*Required action*. Everything from the line containing "hfov_deg: 14.1" through the line containing "focal_mm: 145" should be repeated exactly, and nothing else from the data.

*Material provided*.
-.-.-

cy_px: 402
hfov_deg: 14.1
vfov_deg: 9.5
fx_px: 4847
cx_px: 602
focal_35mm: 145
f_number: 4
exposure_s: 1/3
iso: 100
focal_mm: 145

-.-.-

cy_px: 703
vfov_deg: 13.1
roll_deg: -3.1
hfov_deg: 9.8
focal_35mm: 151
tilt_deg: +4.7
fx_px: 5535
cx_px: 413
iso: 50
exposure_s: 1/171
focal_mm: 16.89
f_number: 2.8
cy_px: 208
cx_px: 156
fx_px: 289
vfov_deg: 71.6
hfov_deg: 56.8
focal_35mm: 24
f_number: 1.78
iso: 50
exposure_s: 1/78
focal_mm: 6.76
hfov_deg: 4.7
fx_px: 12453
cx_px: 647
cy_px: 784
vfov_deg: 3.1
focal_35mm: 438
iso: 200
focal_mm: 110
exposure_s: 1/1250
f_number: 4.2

-.-.-

*Response*.
hfov_deg: 14.1
vfov_deg: 9.5
fx_px: 4847
cx_px: 602
focal_35mm: 145
f_number: 4
exposure_s: 1/3
iso: 100
focal_mm: 145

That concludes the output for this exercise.